County Administrator Dennis Aloia has recommended 1.5 percent raises for elected officials and eliminaton of their 10 percent health insurance co-pay. The board will consider his recommendation today.
The whole thing is a mess. The September vote to implement the wage study and the October vote to not implement it were both unanimous; if there is confusion, it apparently starts at the top.
The board seems ready, however, to look again at the wage and job classification study. The Segal Co. study, completed in 2008, called for almost 40 percent increases for some department heads and elected officials over three years; the average employee was to see about a 9 percent raise.
The study was almost immediately criticized because some job classifications and wage measures were compared to larger counties with more employees and bigger populations.
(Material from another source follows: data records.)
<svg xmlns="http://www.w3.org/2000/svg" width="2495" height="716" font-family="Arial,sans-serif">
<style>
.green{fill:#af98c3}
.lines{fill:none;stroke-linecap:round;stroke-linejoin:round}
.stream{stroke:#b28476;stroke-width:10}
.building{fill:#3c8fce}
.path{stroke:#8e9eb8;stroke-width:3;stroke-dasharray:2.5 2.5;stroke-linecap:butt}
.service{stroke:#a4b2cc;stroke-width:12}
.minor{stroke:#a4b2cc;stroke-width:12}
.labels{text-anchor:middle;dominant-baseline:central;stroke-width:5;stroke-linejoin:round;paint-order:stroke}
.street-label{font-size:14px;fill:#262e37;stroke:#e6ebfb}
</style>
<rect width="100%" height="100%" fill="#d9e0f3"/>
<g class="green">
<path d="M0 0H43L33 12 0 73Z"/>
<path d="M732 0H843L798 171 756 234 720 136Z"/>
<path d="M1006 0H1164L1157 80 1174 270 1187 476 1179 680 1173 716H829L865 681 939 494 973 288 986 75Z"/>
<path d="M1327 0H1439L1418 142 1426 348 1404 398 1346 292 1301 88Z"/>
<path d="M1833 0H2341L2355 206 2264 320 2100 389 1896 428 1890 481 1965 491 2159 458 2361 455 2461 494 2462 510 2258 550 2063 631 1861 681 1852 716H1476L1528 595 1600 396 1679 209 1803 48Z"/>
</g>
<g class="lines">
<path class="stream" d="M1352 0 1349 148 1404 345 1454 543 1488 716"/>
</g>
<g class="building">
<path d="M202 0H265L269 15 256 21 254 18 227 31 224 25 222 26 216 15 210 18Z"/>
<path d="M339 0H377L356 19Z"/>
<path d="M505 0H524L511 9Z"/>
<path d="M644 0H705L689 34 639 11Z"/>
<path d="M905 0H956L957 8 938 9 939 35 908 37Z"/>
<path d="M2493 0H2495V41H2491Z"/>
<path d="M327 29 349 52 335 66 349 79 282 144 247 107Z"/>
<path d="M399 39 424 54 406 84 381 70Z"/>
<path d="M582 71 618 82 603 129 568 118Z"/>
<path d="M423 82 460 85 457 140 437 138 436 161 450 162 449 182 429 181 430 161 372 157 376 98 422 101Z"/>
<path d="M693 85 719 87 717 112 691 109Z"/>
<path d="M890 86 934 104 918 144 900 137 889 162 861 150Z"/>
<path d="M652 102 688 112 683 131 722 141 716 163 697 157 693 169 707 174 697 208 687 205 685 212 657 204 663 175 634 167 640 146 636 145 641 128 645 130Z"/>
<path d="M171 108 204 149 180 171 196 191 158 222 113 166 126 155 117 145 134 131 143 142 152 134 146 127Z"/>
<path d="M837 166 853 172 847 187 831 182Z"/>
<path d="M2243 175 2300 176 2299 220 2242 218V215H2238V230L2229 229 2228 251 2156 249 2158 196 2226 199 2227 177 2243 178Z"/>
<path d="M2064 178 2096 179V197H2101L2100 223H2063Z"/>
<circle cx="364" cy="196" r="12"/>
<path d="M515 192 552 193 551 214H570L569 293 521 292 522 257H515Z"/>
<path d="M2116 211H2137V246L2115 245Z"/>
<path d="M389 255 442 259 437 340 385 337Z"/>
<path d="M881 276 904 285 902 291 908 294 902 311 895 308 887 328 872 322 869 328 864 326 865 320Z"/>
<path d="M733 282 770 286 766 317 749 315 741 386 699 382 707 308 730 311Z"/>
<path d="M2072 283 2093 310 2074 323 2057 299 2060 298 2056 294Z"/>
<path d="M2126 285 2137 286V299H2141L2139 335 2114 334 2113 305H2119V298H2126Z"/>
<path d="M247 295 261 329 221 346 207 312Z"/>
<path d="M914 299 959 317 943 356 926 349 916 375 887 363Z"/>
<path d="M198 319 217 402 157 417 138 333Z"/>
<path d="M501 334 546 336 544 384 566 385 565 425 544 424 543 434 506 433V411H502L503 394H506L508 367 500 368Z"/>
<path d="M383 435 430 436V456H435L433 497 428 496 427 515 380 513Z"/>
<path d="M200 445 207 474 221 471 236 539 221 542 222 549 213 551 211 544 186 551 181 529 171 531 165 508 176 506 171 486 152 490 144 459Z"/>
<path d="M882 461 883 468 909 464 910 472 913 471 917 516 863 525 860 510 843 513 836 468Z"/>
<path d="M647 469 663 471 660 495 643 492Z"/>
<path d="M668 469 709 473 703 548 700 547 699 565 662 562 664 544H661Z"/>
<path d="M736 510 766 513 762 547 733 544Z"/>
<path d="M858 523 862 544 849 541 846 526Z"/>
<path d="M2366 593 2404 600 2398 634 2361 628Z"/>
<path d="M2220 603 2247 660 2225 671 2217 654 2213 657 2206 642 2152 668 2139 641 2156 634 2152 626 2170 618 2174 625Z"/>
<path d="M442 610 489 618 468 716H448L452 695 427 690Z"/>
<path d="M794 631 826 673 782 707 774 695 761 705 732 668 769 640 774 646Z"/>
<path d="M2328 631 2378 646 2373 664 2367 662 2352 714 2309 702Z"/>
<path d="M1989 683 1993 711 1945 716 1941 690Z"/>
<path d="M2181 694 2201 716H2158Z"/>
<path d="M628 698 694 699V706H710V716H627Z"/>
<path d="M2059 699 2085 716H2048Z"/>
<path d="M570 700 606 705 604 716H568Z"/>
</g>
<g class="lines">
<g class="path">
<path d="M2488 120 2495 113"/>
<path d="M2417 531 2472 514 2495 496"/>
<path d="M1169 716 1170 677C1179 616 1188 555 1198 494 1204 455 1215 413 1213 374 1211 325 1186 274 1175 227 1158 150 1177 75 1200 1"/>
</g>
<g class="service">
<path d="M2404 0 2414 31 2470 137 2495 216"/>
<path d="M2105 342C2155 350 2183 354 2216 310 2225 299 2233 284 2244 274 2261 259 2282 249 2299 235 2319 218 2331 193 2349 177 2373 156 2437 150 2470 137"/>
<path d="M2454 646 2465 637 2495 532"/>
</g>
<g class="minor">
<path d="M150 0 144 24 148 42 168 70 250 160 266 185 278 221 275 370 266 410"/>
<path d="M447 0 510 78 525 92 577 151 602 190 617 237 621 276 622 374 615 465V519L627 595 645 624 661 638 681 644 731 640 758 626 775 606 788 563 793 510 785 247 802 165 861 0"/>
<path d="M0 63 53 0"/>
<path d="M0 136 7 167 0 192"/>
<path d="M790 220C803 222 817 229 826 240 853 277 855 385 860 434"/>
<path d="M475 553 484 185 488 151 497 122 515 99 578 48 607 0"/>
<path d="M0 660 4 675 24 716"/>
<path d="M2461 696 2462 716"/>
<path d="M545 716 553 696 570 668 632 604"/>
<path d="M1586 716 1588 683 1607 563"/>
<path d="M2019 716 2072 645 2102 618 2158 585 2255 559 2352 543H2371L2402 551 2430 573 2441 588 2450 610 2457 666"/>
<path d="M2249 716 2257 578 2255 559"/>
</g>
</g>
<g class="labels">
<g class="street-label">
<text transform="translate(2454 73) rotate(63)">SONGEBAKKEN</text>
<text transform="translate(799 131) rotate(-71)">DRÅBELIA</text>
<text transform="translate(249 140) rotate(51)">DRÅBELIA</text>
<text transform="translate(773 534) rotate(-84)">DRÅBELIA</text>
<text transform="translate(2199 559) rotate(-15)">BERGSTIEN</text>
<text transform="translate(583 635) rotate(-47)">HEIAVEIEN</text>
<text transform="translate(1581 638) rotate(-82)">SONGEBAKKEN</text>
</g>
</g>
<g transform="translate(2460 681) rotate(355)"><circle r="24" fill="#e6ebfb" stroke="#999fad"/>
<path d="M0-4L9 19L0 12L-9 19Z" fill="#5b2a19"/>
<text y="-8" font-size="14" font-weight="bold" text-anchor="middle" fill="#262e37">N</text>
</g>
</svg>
To make matters worse, the study was mostly completed before the economic meltdown of 2008 and 2009, and many of its findings are hopelessly out of date. In 2008 the board voted to delay implementation for a year because of the economy.
Despite all that, however, the county has stuck with the findings -- but has twice rejected recommended pay raises.
Commissioner Christine Maxbauer last week said she wanted to permanently shelve the study. Commissioner Beth Friend had a slightly different take: "This mixed message we keep sending to employees is not fair," she said. "We need to go back and dust off (the study) and decide does it have merit or does it not."
Friend is right. But any such effort has to be done with care. The county is obliged to look at what the study said were the most glaring shortcomings and offer fixes if appropriate. The study called for raises of $5,000 up to $40,000 per year for some managers and department heads.
But taxpayers will have to have assurances that comparisons used for the study are valid. That can be tricky and time-consuming stuff. The Segal study cost the county $190,000 and hasn't met muster.
Fairness to employees and the people who pay the bills must be the goal here; but so far, no one seems able to say what that is.